ABOUT THIS TASK: Please reproduce all entries word for word and omit their pictures.

DATA RECORDS:
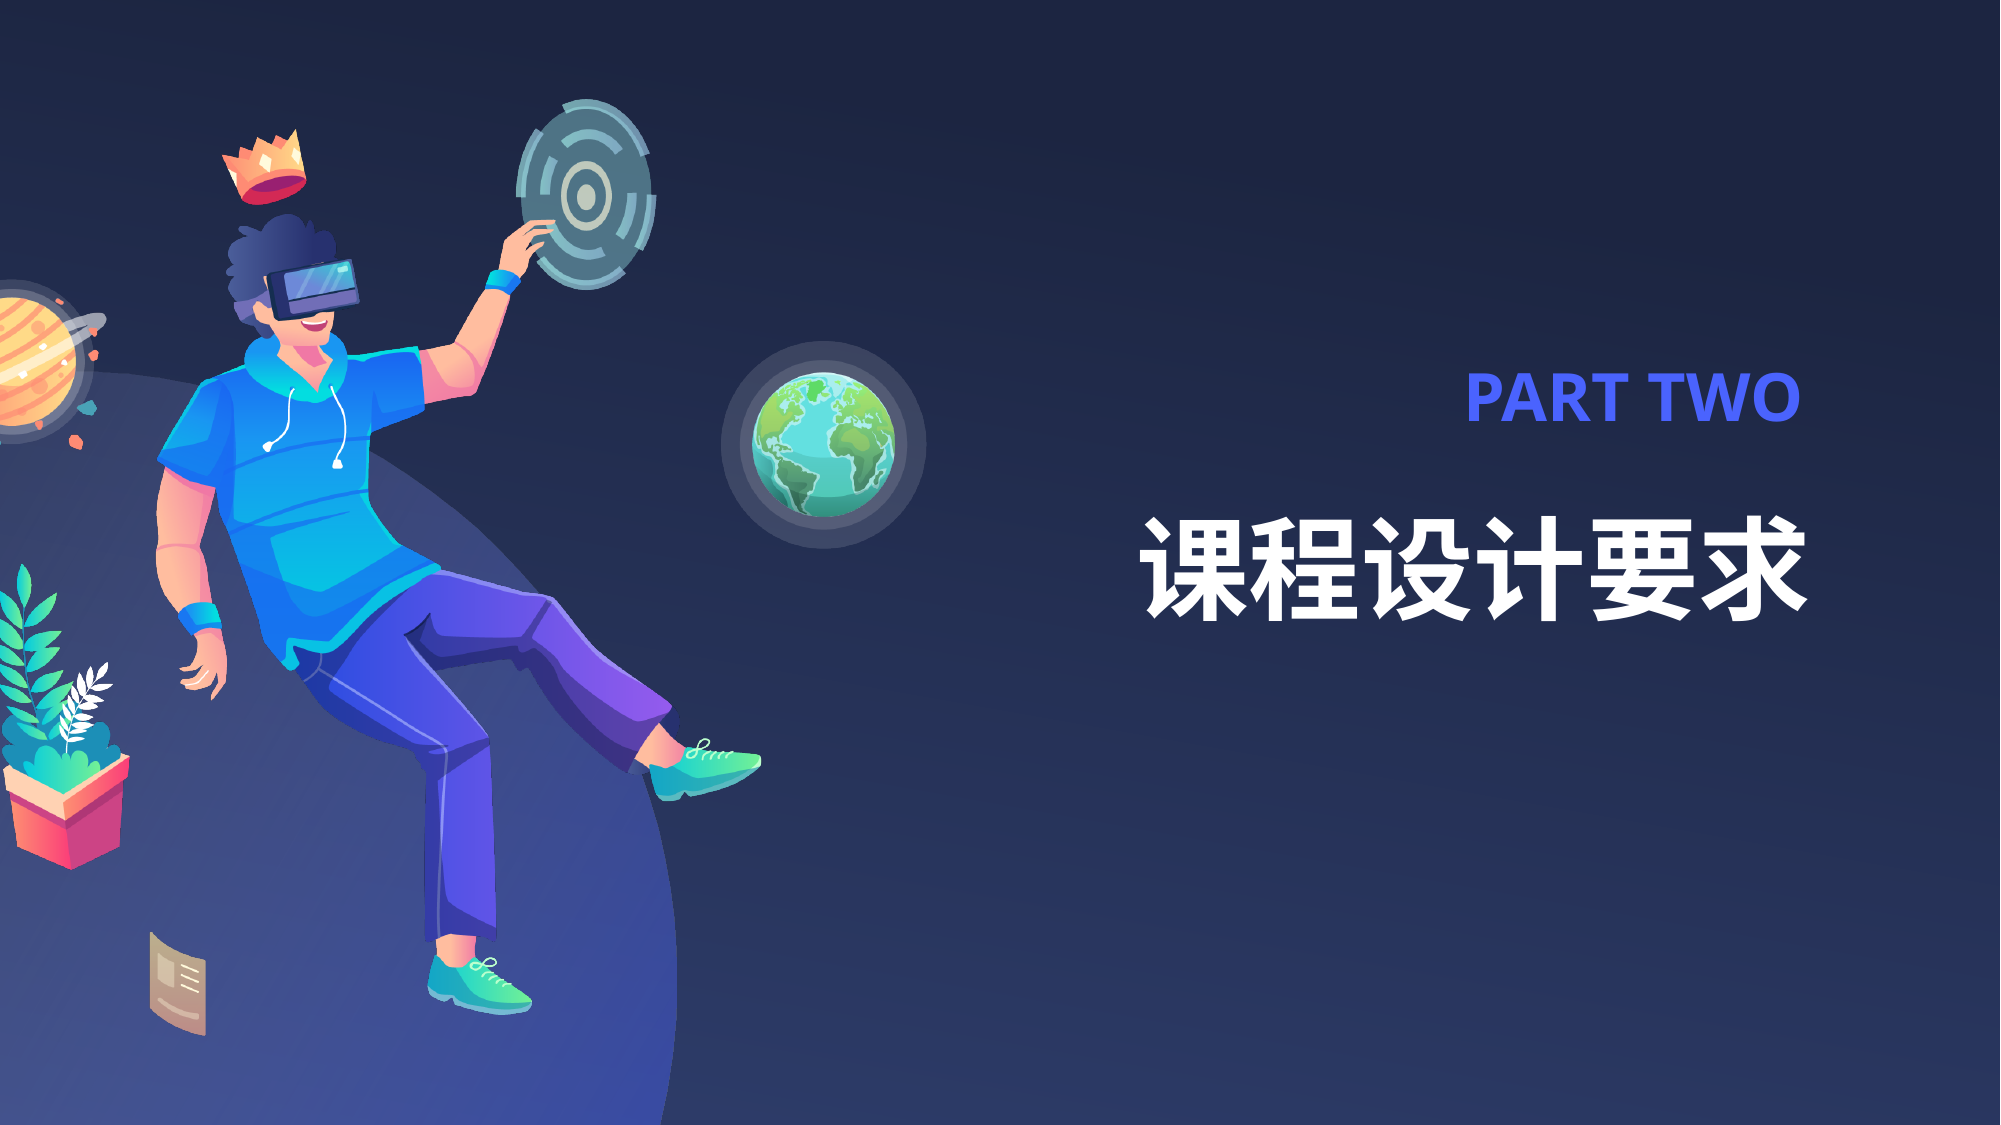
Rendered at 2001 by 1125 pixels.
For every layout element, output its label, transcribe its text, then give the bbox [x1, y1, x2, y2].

list PART TWO [1054, 323, 1819, 444]
picture [0, 62, 969, 1066]
title 课程设计要求 [1054, 490, 1826, 838]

RESPONSE TO THE EXERCISE:
Rendered at 2001 by 1125 pixels.
For every layout element, output its label, transcribe its text, then give the bbox [x1, y1, x2, y2].

list PART TWO [1054, 323, 1819, 444]
picture [0, 62, 969, 1066]
title 课程设计要求 [1054, 490, 1826, 838]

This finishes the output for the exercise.